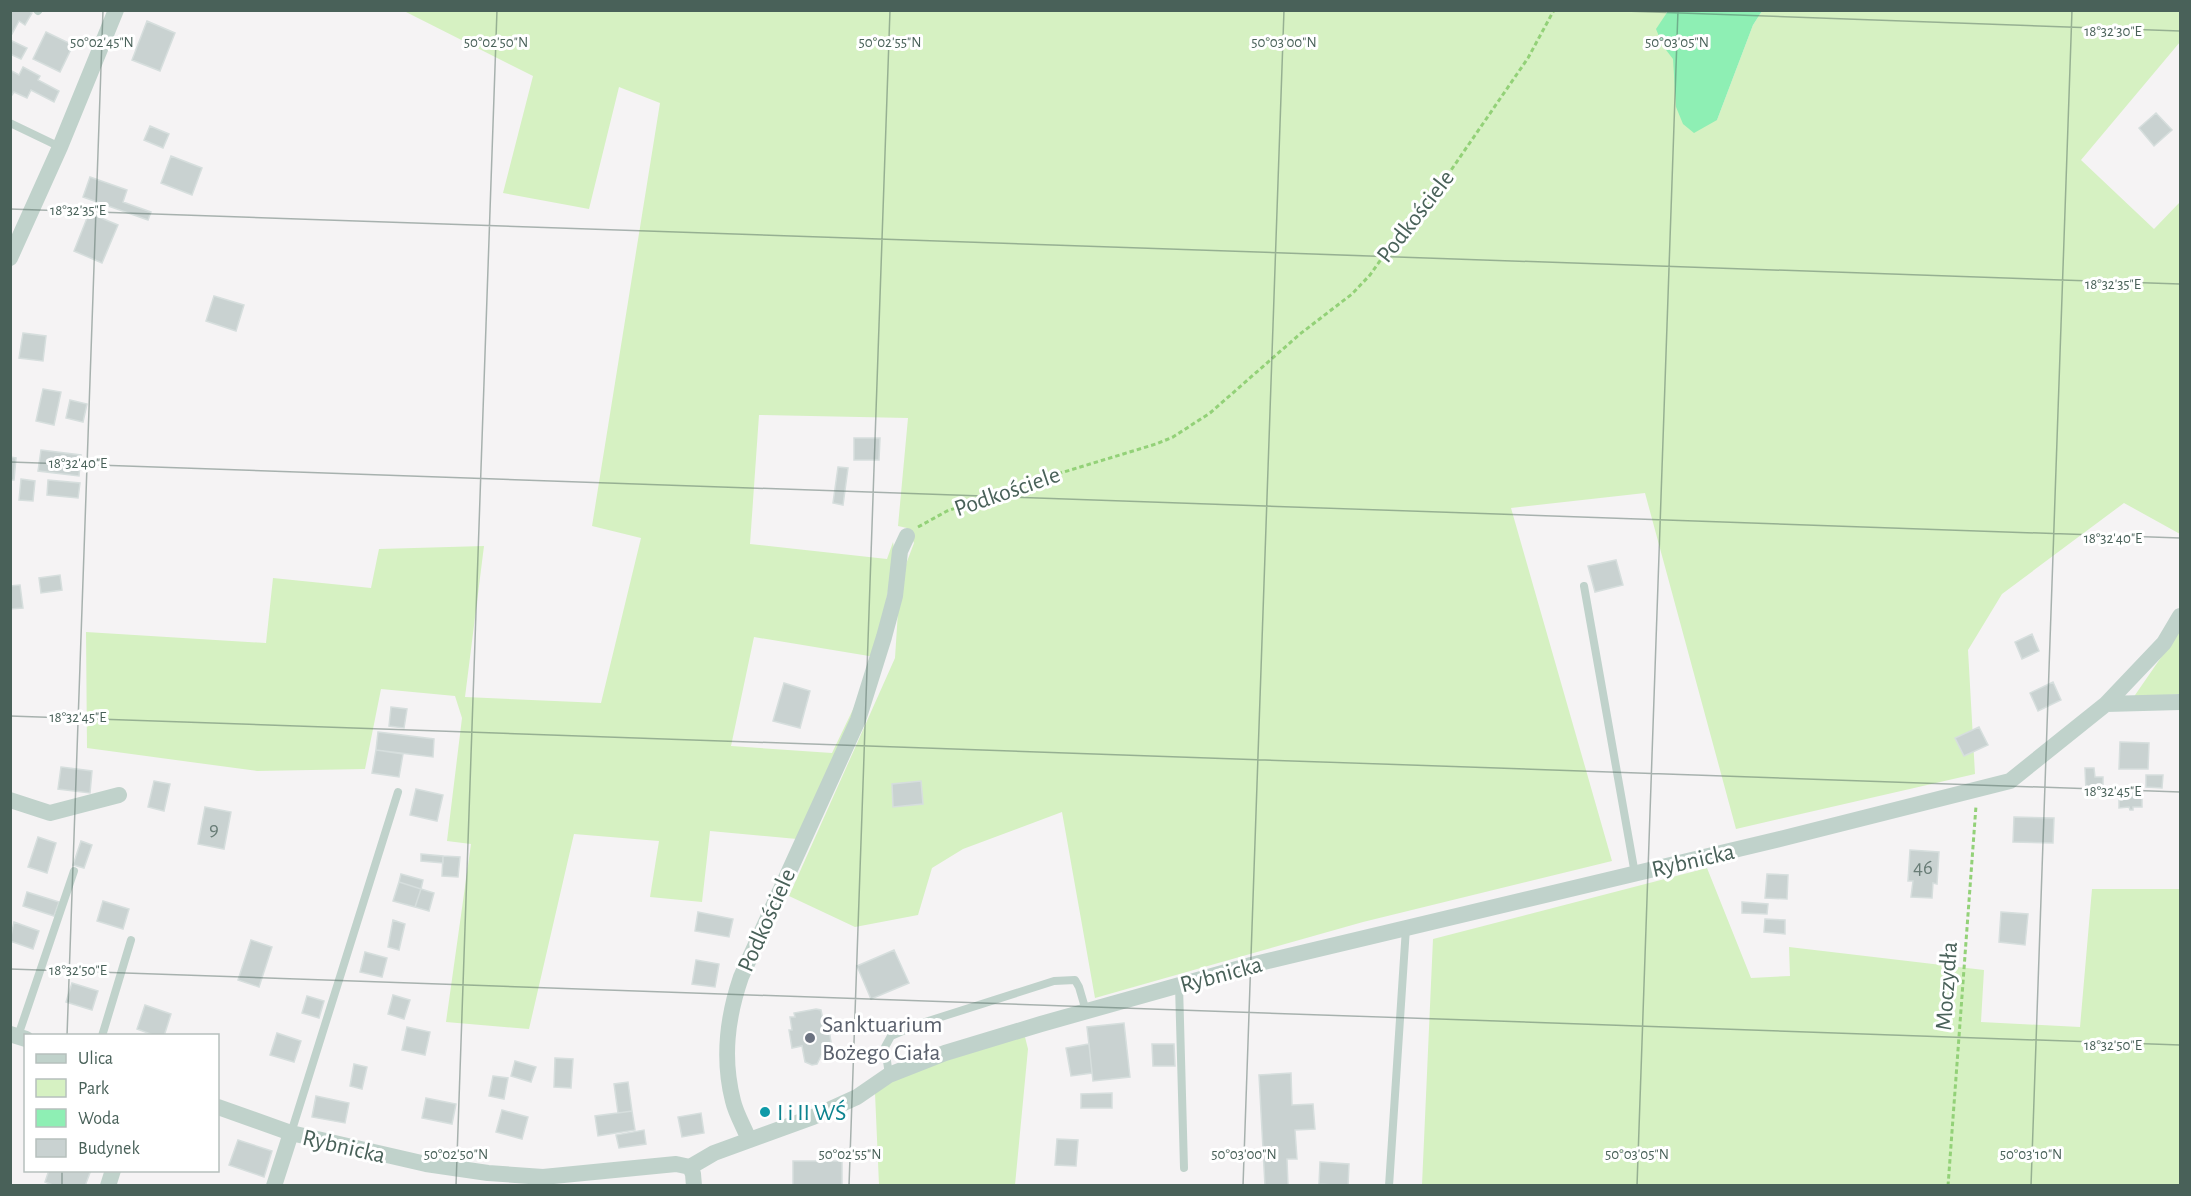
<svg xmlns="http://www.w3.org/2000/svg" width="2191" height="1196" font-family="'Alegreya Sans',sans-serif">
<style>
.green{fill:#d6f1c2}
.water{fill:#8eefb4}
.building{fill:#c9d2d1;stroke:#d6dedd;stroke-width:1.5}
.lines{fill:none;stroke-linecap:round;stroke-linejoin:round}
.path{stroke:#93d178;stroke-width:3;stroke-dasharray:4.5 3;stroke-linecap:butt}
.service{stroke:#c0d2cb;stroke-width:8}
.minor{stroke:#c0d2cb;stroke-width:16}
.ticks{fill:none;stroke:#496159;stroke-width:1.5;stroke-opacity:0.45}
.worship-dot{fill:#6b7280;stroke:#fff;stroke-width:2}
.culture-dot{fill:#0f9aa8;stroke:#fff;stroke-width:2}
.labels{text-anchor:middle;stroke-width:6;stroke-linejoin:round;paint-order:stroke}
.number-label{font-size:21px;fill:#697d77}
.street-label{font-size:24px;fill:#496159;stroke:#fff}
.worship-label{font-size:24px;fill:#5b616d;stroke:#fff;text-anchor:start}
.culture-label{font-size:24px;fill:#0d838f;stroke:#fff;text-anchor:start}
.ticks-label{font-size:15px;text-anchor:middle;fill:#496159;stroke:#fff;stroke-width:6;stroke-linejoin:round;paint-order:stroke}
</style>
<rect width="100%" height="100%" fill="#f5f3f4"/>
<path class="green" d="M404,11h1264l-2,1 51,108 36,-95 9,-14h418v31l-99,118 73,69 26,-27v332l-56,-31 -122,91 -34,56 7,124 -239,55 -91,-336 -134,15 101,353 -249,61 -268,76 -33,-186 -99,37 -31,19 -14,47 -63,12 -66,-31 106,-238 5,-78 14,-37 -7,-15 -9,-2 10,-108 -149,-3 -9,129 137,15 6,-17 2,13 -20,102 -121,-20 -23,109 101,7 25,-52 -5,20 -55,118 -87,-8 -8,71 -52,-5 9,-56 -85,-7 -45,195 -83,-7 25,-178 -24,-3 15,-123 -7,-22 -74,-7 -16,80 -108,2 -170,-23 -1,-116 180,11 7,-65 98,10 8,-39 105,-3 -19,151 136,6 40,-165 -49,-12 68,-423 -41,-16 -30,122 -86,-16 30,-117z
M2180,630v64l-47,4z
M1707,868l44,110 39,-2 -1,-29 195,23 -3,52 99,5 12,-138h88l-1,164 1,1v131h-758l11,-246z
M1024,1033l4,16 -13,136h-136l-4,-92 16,-13z"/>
<path class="water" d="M1668,11h94l-9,14 -36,95 -23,13 -11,-9 -7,-17 -3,-48 -10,-13 -7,-17z"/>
<path class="building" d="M10,10h18l4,3 -7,12 -6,-4 -7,13 -2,-1z
M147,21l28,12 -15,38 -28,-11z
M46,32l27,13 -13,27 -27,-13z
M10,40l17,8 -6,11 -11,-5z
M23,67l17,9 -2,4 21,11 -5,11 -23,-12 -4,8 -13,-6 -2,3 -2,-1v-24l9,5z
M2156,113l16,17 -18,16 -15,-18z
M150,126l19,8 -6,14 -19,-8z
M171,156l31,12 -10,27 -31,-12z
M90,177l37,13 -4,12 28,10 -3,8 -65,-23z
M89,213l29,12 -16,38 -28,-12z
M214,296l30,9 -8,26 -30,-10z
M23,333l23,3 -3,25 -24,-3z
M43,389l18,3 -7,33 -18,-4z
M70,400l17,4 -4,18 -17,-4z
M854,438h26l-1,22h-25z
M41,450l40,5 -2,21 -41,-5z
M10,457l6,1 -2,22h-4z
M838,467l10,1 -5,37 -10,-2z
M21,479l14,2 -2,20 -14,-1z
M48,480l32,3 -2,15 -31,-3z
M1616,560l7,25 -28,7 -7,-26z
M60,575l2,15 -21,3 -2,-15z
M20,585l3,23 -13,1v-23z
M2032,634l7,17 -17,8 -7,-17z
M2053,682l8,18 -23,11 -8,-18z
M784,683l26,8 -10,37 -27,-7z
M391,707l16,2 -3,19 -15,-2z
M1979,727l9,18 -24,11 -9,-18z
M378,732l56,7 -1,18 -57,-7z
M2120,742l29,1 -1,26h-29z
M376,750l27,4 -4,23 -27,-4z
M61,767l31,4 -2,22 -32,-4z
M2085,768h9l1,9h8v14l-17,1z
M2146,775h17l-1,13 -16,-1z
M154,781l16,3 -6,27 -16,-4z
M921,781l2,23 -30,3 -1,-23z
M416,789l27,6 -6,26 -27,-6z
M2142,791v16h-9v3h-3l-1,-3 -10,1v-16z
M205,807l26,5 -7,37 -26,-5z
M2014,817l40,1 -1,25 -40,-1z
M38,837l18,6 -9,30 -19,-6z
M81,841l11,4 -8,23 -11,-3z
M1910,850l29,2 -2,32 -4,-1 -1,15 -21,-1 2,-16h-5z
M421,854l22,2v7l-22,-2z
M443,856l17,1 -2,20 -16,-1z
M401,874l22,6 -2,9 -22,-7z
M1767,874l21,1 -1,24 -22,-1z
M399,882l22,7 -6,18 -22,-6z
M421,889l13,4 -5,18 -14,-4z
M27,892l32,10 -5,14 -31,-10z
M103,901l26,8 -6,20 -26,-8z
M1742,902l26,2 -1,10 -25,-1z
M698,912l35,7 -4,18 -34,-6z
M2001,912l27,2 -3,31 -26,-3z
M1765,919l20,1v14l-21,-2z
M393,920l12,4 -6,26 -11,-3z
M14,922l25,9 -6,18 -23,-8z
M251,940l21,7 -13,40 -21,-7z
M894,950l15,33 -38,16 -14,-33z
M365,952l22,6 -5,19 -22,-5z
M696,960l23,4 -4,23 -23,-3z
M72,983l26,8 -6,19 -26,-8z
M393,995l17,5 -6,19 -16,-5z
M307,996l17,5 -5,17 -17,-5z
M145,1005l26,9 -7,22h-8l-19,-7z
M816,1009l5,1 3,15 4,-1 5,30 -12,2 -4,8 -5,1 -7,-3 -3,-16 -10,2 -3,-18h3l-2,-13h5l-1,-4z
M1124,1023l6,54 -37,4 -6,-54z
M407,1027l23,5 -5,23 -23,-5z
M277,1033l24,8 -7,21 -24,-7z
M1089,1044l3,29 -21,3 -5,-28z
M1152,1044h22l1,22h-22z
M555,1058l18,1 -2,29 -17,-1z
M515,1061l21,6 -5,15 -20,-6z
M354,1064l13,3 -5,22 -12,-3z
M1291,1073l1,32 21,-1 2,25 -20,1 2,29h-10l1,27h-23l-6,-111z
M493,1076l15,2 -4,21 -15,-3z
M628,1082l4,29 -14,2 -4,-29z
M1112,1093v15h-31v-14z
M316,1096l33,7 -4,20 -33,-6z
M426,1098l30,6 -4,20 -30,-6z
M502,1110l26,7 -6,22 -26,-7z
M632,1111l3,19 -37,6 -3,-20z
M701,1113l3,20 -22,4 -4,-20z
M644,1130l2,14 -27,4 -3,-13z
M1057,1139l21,1 -2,26 -21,-1z
M238,1140l34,11 -8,26 -35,-12z
M793,1161h49v25h-49z
M1320,1162l29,2 -1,22 -29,-2z
M49,1170h42l-6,16h-30l-10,-4z"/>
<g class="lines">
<path class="path" d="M918,527l29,-16 97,-33 112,-34 17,-7 37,-24 90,-79 52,-40 18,-19 19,-27 26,-27 19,-26 94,-137 26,-48
M1948,1186l28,-380"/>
<path class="service" d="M37,10l1,1
M10,123l50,24
M1584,586l51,288
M1179,985l5,183
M18,1036l56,-165
M102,1036l29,-96
M889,1075l-4,-28 6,-11 28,-12 135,-43 21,-1 4,7 7,24
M291,1133l107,-341
M1389,1186l17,-258"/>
<path class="minor" d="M10,258l50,-111 56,-137
M2106,704l74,-2
M10,800l40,13 69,-18
M10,1034l16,5
M218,1107l73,26 135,31 62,9 55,4 133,-13 14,3
M749,1140c-5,-13 -13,-26 -16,-39 -11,-43 -6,-83 8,-124l117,-257 26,-83 11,-41 5,-45 7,-15
M690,1167l24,-14 99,-36 44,-20 32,-22 56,-22 96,-29 210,-59 533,-127 226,-57 96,-77 58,-61 16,-27
M690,1167l3,7 1,12
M108,1186l5,-16
M274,1186l17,-53"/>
</g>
<path class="ticks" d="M1596,10l584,21M10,209l2170,75M10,462l2170,76M10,716l2170,76M10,969l2170,76M67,1036l36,-1026M62,1186v-16M456,1186l41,-1176M849,1186l41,-1176M1243,1186l41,-1176M1637,1186l41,-1176M2031,1186l41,-1176"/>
<circle class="worship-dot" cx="810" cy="1038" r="6"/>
<circle class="culture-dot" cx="765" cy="1112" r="6"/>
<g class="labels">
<g class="number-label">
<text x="214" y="835">9</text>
<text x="1923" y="874">46</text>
</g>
<g class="street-label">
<text transform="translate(1415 216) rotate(-52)" y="8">Podkościele</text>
<text transform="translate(1007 491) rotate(-19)" y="8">Podkościele</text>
<text transform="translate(1693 860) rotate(-13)" y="8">Rybnicka</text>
<text transform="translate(766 920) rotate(-66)" y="8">Podkościele</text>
<text transform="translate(1221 974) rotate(-15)" y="8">Rybnicka</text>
<text transform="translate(1946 986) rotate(-86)" y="8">Moczydła</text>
<text transform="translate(344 1146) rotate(13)" y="8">Rybnicka</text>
</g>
<g class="worship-label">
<text x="822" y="1032">Sanktuarium<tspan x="822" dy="28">Bożego Ciała</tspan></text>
</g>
<g class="culture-label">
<text x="777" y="1120">I i II WŚ</text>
</g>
</g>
<g class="ticks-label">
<text x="2113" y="36">18°32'30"E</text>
<text x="102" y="47">50°02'45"N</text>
<text x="496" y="47">50°02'50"N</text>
<text x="890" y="47">50°02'55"N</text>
<text x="1284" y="47">50°03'00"N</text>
<text x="1677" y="47">50°03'05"N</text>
<text x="78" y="215">18°32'35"E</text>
<text x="2113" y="289">18°32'35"E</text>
<text x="78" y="468">18°32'40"E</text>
<text x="2113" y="543">18°32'40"E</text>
<text x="78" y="722">18°32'45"E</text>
<text x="2113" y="796">18°32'45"E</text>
<text x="78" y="975">18°32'50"E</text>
<text x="2113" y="1050">18°32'50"E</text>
<text x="456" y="1159">50°02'50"N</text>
<text x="850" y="1159">50°02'55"N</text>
<text x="1244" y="1159">50°03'00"N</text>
<text x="1637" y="1159">50°03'05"N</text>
<text x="2031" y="1159">50°03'10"N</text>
</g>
<rect width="2191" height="1196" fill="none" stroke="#496159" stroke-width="24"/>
<rect x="24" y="1034" width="195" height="138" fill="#ffffff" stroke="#b6c0bd" stroke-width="1.5"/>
<rect x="36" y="1054" width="30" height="9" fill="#c0d2cb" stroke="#b6c0bd" stroke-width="1.5"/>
<text x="78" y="1064" font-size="18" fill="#496159">Ulica</text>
<rect x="36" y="1079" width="30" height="18" fill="#d6f1c2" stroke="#b6c0bd" stroke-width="1.5"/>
<text x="78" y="1094" font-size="18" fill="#496159">Park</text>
<rect x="36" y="1109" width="30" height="18" fill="#8eefb4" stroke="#b6c0bd" stroke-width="1.5"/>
<text x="78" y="1124" font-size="18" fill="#496159">Woda</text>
<rect x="36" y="1139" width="30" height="18" fill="#c9d2d1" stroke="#b6c0bd" stroke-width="1.5"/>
<text x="78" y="1154" font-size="18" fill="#496159">Budynek</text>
</svg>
************
Problem to work on =
The expected output is every line of the records in which the string "linecap" appears.

Your solution =
.lines{fill:none;stroke-linecap:round;stroke-linejoin:round}
.path{stroke:#93d178;stroke-width:3;stroke-dasharray:4.5 3;stroke-linecap:butt}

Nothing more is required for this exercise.